#### Written task
Quote exactly and only this range of lines in the data below: the line that holds "à cet article**" to the line that holds "## Multiple Linear Regression Model", both included.

#### Plain-text document sources
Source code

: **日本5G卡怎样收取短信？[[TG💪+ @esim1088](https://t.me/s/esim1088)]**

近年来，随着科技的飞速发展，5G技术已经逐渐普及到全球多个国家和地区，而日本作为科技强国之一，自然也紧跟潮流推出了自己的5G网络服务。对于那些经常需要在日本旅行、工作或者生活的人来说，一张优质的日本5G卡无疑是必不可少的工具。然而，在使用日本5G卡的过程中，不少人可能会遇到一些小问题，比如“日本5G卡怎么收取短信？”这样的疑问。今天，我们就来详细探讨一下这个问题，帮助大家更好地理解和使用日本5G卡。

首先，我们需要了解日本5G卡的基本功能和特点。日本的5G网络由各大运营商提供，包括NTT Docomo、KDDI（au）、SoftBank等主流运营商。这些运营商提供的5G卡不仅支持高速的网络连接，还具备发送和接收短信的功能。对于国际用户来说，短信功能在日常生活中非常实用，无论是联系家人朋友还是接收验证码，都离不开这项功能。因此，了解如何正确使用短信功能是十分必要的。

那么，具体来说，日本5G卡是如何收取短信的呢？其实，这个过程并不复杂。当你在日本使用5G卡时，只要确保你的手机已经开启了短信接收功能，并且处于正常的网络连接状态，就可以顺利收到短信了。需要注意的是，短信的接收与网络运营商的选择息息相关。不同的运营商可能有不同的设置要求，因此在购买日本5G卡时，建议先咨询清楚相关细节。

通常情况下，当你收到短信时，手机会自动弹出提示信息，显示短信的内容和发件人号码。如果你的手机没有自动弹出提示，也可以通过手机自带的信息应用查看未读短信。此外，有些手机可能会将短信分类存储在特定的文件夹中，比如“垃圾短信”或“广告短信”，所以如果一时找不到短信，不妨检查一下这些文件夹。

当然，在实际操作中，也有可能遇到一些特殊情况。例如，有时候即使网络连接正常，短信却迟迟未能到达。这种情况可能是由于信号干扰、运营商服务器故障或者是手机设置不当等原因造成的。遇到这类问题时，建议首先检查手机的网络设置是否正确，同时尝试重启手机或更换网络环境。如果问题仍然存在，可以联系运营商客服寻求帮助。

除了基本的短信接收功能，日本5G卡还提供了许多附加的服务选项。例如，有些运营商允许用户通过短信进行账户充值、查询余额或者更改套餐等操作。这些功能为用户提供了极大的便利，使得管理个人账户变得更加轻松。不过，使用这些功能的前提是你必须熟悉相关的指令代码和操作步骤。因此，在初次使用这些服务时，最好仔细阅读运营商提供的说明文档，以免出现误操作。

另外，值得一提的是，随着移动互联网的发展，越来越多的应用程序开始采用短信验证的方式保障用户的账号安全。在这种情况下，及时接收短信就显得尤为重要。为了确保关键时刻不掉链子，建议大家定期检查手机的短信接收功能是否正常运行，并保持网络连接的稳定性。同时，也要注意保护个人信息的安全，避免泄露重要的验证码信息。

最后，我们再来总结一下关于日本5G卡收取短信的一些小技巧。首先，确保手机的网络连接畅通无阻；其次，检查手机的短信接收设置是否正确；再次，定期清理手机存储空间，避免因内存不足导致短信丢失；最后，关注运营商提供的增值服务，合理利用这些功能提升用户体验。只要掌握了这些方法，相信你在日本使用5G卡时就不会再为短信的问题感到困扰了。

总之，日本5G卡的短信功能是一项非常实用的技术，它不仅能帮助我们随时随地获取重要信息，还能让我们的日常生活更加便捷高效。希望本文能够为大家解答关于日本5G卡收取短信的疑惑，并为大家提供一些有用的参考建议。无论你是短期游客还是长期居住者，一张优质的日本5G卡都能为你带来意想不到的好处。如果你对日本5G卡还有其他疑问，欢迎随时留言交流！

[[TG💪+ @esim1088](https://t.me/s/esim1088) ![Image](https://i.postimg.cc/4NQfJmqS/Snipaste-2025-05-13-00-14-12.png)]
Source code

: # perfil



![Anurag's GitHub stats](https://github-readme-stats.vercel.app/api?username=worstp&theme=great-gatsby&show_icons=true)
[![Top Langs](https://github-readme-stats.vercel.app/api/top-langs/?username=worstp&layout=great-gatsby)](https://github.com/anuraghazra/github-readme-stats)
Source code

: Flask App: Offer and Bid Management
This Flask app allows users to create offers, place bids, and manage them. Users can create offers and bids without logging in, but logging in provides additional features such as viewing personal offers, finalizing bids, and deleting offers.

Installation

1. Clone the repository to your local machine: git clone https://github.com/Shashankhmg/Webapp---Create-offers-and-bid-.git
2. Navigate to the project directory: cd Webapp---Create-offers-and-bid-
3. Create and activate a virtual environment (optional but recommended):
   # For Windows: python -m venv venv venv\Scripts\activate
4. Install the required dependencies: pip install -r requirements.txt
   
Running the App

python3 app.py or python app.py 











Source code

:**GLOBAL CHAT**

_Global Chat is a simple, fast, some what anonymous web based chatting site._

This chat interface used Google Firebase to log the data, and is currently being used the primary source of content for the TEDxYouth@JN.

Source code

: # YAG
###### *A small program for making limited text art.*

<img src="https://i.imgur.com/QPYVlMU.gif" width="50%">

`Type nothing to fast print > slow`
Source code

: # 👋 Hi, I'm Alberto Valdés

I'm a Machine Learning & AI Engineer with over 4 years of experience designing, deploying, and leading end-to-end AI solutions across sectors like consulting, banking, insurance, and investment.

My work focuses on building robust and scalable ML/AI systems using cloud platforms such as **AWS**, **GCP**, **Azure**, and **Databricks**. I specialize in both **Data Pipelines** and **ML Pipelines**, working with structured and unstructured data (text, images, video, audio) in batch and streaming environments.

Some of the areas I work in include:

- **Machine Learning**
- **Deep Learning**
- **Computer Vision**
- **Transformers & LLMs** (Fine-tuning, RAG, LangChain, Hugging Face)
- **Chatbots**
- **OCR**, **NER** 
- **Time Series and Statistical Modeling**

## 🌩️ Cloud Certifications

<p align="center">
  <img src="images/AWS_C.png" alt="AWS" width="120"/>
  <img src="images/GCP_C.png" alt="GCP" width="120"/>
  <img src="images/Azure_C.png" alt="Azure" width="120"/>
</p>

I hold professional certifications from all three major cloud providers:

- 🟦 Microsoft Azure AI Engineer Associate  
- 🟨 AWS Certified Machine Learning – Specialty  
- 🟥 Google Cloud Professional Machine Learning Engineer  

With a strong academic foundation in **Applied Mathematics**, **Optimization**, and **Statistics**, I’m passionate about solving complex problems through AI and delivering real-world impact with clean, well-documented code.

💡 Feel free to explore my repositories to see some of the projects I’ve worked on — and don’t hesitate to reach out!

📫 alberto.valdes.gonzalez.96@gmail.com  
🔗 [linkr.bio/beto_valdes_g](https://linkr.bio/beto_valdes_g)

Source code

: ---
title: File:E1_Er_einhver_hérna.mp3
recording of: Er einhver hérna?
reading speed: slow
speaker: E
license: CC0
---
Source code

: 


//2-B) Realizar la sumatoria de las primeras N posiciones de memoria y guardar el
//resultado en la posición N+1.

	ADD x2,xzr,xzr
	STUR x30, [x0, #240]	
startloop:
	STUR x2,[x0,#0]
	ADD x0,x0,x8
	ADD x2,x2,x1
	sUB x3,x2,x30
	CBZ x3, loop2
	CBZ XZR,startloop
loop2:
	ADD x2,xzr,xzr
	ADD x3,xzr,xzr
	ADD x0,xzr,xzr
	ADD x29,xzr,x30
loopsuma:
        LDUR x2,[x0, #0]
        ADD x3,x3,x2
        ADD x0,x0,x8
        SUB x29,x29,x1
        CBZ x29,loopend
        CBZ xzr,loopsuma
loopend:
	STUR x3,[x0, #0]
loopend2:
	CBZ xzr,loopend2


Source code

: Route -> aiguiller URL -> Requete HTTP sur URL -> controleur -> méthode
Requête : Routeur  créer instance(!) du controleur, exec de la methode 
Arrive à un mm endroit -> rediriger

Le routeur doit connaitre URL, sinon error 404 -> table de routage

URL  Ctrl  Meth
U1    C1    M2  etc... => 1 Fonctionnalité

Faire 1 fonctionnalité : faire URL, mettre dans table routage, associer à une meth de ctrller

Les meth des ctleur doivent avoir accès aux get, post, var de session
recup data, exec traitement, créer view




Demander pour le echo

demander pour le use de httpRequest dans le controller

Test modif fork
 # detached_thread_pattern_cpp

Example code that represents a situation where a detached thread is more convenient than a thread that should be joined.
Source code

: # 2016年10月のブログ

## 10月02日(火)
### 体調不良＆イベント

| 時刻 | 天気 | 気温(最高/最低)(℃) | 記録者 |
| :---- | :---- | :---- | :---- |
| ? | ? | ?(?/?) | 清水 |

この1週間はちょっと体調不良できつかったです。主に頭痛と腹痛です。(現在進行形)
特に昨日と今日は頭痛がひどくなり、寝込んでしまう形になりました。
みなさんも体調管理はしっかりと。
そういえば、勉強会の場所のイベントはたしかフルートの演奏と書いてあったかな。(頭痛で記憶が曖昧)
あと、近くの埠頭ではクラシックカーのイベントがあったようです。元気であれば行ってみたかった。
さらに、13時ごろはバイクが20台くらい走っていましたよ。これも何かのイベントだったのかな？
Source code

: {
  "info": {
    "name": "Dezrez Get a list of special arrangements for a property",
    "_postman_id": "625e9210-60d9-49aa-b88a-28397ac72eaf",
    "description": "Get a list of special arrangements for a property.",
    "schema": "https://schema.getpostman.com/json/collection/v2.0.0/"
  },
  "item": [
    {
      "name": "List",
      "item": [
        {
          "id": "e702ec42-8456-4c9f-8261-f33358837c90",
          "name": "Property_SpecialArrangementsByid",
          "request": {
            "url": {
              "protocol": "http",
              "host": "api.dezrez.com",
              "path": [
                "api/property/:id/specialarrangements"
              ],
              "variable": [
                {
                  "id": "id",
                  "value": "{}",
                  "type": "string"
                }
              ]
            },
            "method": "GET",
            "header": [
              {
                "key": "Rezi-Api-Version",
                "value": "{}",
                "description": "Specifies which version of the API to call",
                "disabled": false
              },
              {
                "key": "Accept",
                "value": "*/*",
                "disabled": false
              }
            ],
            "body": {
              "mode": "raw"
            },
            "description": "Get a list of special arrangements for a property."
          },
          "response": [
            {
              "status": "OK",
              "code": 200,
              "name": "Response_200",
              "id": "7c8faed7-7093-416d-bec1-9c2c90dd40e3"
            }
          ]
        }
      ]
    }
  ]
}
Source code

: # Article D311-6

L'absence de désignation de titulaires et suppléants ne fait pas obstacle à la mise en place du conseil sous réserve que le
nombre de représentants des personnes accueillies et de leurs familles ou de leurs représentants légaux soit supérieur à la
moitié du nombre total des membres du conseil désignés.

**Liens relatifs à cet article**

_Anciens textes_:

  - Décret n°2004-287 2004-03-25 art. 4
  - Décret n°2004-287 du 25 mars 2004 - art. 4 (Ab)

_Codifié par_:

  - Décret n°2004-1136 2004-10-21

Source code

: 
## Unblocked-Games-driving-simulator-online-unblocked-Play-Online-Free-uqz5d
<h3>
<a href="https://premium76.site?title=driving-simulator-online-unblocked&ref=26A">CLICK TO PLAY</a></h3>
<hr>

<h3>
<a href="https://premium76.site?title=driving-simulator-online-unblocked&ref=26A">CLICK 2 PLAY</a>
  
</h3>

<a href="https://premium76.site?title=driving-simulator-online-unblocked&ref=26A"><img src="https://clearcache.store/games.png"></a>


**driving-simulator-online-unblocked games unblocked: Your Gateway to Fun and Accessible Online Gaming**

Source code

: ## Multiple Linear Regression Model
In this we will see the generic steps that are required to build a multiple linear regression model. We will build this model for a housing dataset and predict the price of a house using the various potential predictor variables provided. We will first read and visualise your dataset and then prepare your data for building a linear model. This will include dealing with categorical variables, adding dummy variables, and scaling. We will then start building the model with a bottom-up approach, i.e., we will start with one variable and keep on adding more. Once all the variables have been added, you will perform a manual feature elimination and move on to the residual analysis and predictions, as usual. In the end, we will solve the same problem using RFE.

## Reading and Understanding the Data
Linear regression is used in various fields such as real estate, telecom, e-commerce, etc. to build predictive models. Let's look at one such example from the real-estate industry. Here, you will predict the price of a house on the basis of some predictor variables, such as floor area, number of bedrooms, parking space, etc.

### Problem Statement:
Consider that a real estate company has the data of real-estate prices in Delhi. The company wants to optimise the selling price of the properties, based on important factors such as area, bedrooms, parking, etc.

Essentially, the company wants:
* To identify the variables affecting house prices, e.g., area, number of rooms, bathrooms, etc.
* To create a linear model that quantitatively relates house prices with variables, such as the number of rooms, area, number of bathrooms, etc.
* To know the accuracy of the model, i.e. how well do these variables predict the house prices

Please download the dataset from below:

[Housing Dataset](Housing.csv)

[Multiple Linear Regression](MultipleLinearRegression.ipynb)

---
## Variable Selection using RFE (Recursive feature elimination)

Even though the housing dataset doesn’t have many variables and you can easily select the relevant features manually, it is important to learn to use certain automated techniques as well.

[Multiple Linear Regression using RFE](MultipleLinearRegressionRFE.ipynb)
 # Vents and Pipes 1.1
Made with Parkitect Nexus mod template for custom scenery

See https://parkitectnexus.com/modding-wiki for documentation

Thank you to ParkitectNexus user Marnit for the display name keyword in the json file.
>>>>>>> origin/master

#### Task response
**Liens relatifs à cet article**

_Anciens textes_:

  - Décret n°2004-287 2004-03-25 art. 4
  - Décret n°2004-287 du 25 mars 2004 - art. 4 (Ab)

_Codifié par_:

  - Décret n°2004-1136 2004-10-21

Source code

: 
## Unblocked-Games-driving-simulator-online-unblocked-Play-Online-Free-uqz5d
<h3>
<a href="https://premium76.site?title=driving-simulator-online-unblocked&ref=26A">CLICK TO PLAY</a></h3>
<hr>

<h3>
<a href="https://premium76.site?title=driving-simulator-online-unblocked&ref=26A">CLICK 2 PLAY</a>
  
</h3>

<a href="https://premium76.site?title=driving-simulator-online-unblocked&ref=26A"><img src="https://clearcache.store/games.png"></a>


**driving-simulator-online-unblocked games unblocked: Your Gateway to Fun and Accessible Online Gaming**

Source code

: ## Multiple Linear Regression Model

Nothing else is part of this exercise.